# [DATASET]
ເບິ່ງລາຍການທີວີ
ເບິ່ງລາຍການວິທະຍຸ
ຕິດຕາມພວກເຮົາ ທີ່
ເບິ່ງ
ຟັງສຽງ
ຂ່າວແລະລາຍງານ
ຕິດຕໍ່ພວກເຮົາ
--
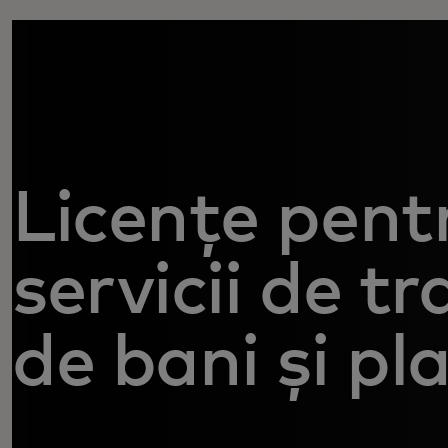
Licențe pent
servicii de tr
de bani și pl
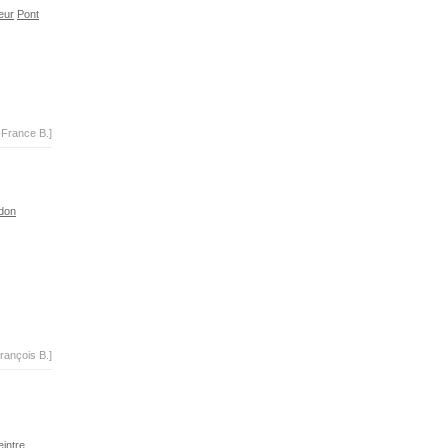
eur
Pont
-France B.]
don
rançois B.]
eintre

# [EXERCISE REQUIREMENTS]
Start with the line above that contains "ເບິ່ງລາຍການທີວີ" and end with the line that contains "ຕິດຕໍ່ພວກເຮົາ". Write out those lines exactly, and only those.

# [SOLUTION TO THIS PROBLEM]
ເບິ່ງລາຍການທີວີ
ເບິ່ງລາຍການວິທະຍຸ
ຕິດຕາມພວກເຮົາ ທີ່
ເບິ່ງ
ຟັງສຽງ
ຂ່າວແລະລາຍງານ
ຕິດຕໍ່ພວກເຮົາ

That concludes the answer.